The story unfolds not unlike how it does in the play. A few events happen out of order and a few characters get shuffled around, but we’re basically going through the old motions. At least that’s what we’re doing until the finale, which I won’t spoil. The new ending already spoils the movie plenty, all on its own. It turns out that according to “Juliet & Romeo” the only things holding back this tale for the last few hundred years was the dialogue, and the plot, and William Shakespeare’s whole point.

That’s not to say, going back a paragraph, that you can’t dink with Shakespeare and get away with it. But it’s extremely important to have a good reason. That reason can be as simple as taking the piss out of one of the most respected dramatic institutions in history (see: Karen Maine’s whimsical “Rosaline”) or to prove that the story still retains its power when there’s a penis monster involved (see: Lloyd Kaufman’s trashterpiece, “Tromeo & Juliet”). It’s upsetting to report that by the end of “Juliet & Romeo” no such motive has revealed itself, other than the vague promise of more idle revisionism in the future.

When “Juliet & Romeo” works… it’s pretty surprising. But anyway, it’s almost always because Clara Rugaard is acting rings around the rest of the cast. When you’re sharing the screen with Derek Jacobi in a Shakespeare adaptation and you make Derek Jacobi look lost by comparison, you’re doing something right. Jacobi plays the Friar, Jason Isaacs plays Lord Montague, Rupert Everett plays Lord Capulet, and Rebel Wilson plays his wife, which you’d think might mean Lady Capulet gets more than usual to do in this movie, or at least one hell of a solo. You’d be wrong to think those things, but anyway, she’s in this too.
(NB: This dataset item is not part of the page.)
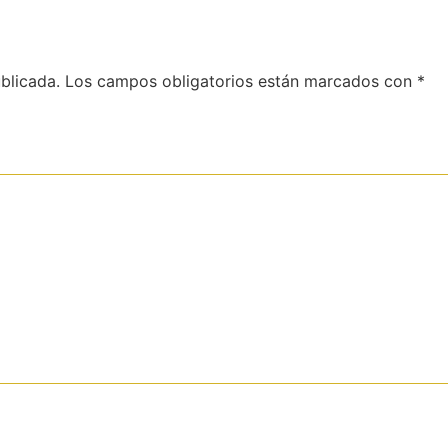
blicada.
Los campos obligatorios están marcados con
*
I’m not angry at “Juliet & Romeo.” It seems like an earnest attempt to tell an old story in a slightly new way. The problem is it’s an ill-advised attempt. Maybe I’m overthinking it, but to quote Shakespeare, “Teach me how to forget to think.” I can’t help but think, no one can, and I can’t help but think rather poorly of this re-telling. Never was a film I’m more likely to forget, than this of Romeo and his Juliet.